▶ **Aufgaben**
a) Wie viele Jahre nahm sich Victory laut dem Fahrbericht zur Victory Vision für die Entwicklung Zeit?
b) Geben Sie aus dem Fahrbericht zur Victory Vision den Abschnitt wortgetreu wieder, beginnend bei den Worten „Unsere Highlights“ und endend nach den Worten „Karbon-verstärkter Zahnriemen her.“.
c) Übersetzen Sie den Satz „Die Verbindung zum Hinterrad stellt ein Karbon-verstärkter Zahnriemen her.“ aus dem Fahrbericht zur Victory Vision ins Englische.

▶ **Vorliegender Text**
• • •
Fahrbericht Victory Vision
Zukunfts-Vision

Sechs Jahre nahm sich Victory Zeit. Um zu planen, zu entwickeln und im Gespräch mit Kunden herauszufinden, wie der ultimative Cruiser aussehen muss. Als Ergebnis steht nun die Vision bereit, die Bastion von Gold Wing und Co. zu stürmen.

Zukunfts-Vision
Foto: Davis

Whoa, was ist DAS denn für ein scharfes Teil?« Der Farmer, der an der einsamen Tankstelle in der ­Weite von Minnesota seinen verbeulten Pick-up voll tankt, ist von den Socken. »Da muss ich sofort zu meinem Harley-Dealer für eine Probefahrt.« Dann viel Erfolg, Kumpel, denn der Harley-Händler wird da nicht weiterhelfen können.

Was den Pick-up-Fahrer so in Aufregung versetzt hat, ist nichts Geringeres als eine Victory Vision. Jenes Motor-rad, mit dem die junge Cruiser-Schmiede und Polaris-Tochter Victory BMW K 1200 LT, Honda Gold Wing und natürlich Harley-Davidson aufmischen will. Der optische Auftritt der Vision jedenfalls ist sensationell. Eine Verbeugung vor den amerikanischen Straßenkreuzern der dreißiger Jahre. In aparten, unverwechselbaren und schwelgerischen Formen. Doch auch wenn man sich bei Victory der Vergangenheit bewusst ist, man lebt nicht in ihr. »Wir schreiben nicht die amerikanische Geschichte neu, wir schreiben ihre Zukunft«, empfängt den Neugierigen ganz unbescheiden die Homepage des Unternehmens (www.polaris.com/en-us/Victory).

Unsere Highlights

So bekam beispielsweise die Verkleidung im Windkanal ihren letzten Schliff. Das Herz der Vision ist der bekannte, mittels längerem Hub von 1634 auf 1731 cm3 aufgestockte 50-Grad-V2. Luft-/ölgekühlt, ohne sterilen Wassermantel, ein appetitlicher Brocken. Mit leichteren Kolben und un­veränderten Zylinderköpfen, in denen je eine Nockenwelle über Hydrostößel die vier Ventile pro Brennraum aufstößt. Der Langhuber bringt 94 PS bei 4500/min und 148 Nm Drehmoment bei 3250/min. In der neu entwickelten Schaltbox ist der erste Gang kürzer übersetzt, der sechste dient als Overdrive. Die Verbindung zum Hinterrad stellt ein Karbon-verstärkter Zahnriemen her.
• • •
▶ **Datenzeilen**

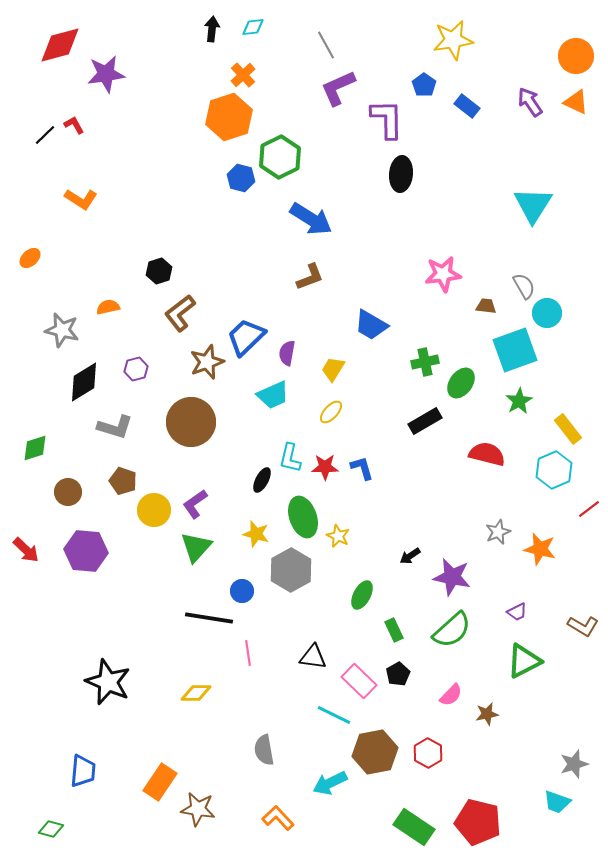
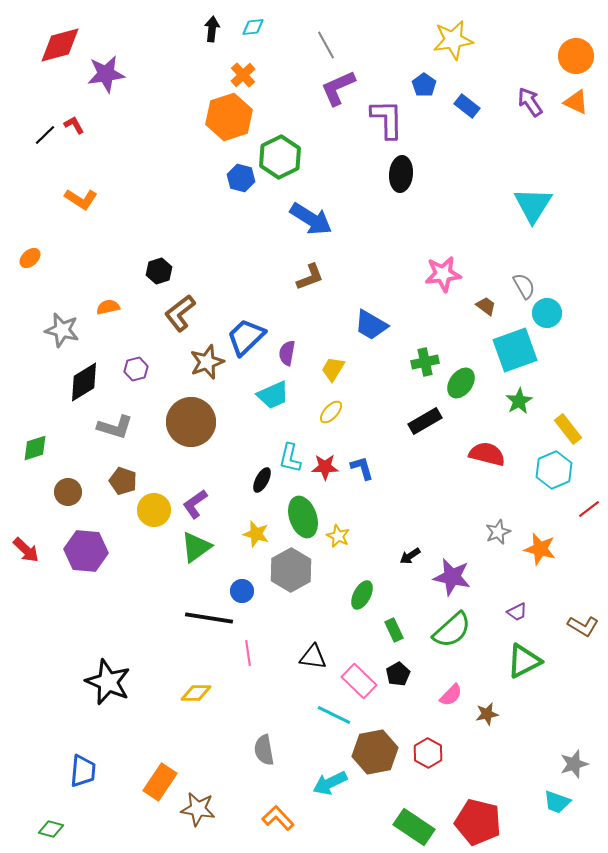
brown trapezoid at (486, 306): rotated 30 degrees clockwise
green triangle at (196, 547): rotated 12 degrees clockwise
• • •
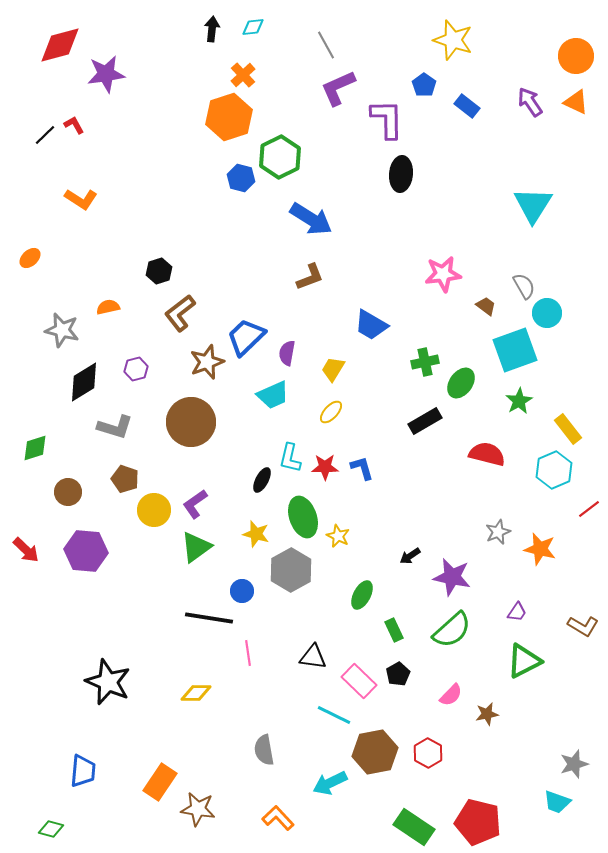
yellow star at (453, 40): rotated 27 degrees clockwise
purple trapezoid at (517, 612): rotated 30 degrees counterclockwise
• • •
▶ **Antworten**
a) Sechs Jahre.

b)
Unsere Highlights

So bekam beispielsweise die Verkleidung im Windkanal ihren letzten Schliff. Das Herz der Vision ist der bekannte, mittels längerem Hub von 1634 auf 1731 cm3 aufgestockte 50-Grad-V2. Luft-/ölgekühlt, ohne sterilen Wassermantel, ein appetitlicher Brocken. Mit leichteren Kolben und un­veränderten Zylinderköpfen, in denen je eine Nockenwelle über Hydrostößel die vier Ventile pro Brennraum aufstößt. Der Langhuber bringt 94 PS bei 4500/min und 148 Nm Drehmoment bei 3250/min. In der neu entwickelten Schaltbox ist der erste Gang kürzer übersetzt, der sechste dient als Overdrive. Die Verbindung zum Hinterrad stellt ein Karbon-verstärkter Zahnriemen her.

c) The connection to the rear wheel is provided by a carbon-reinforced toothed belt.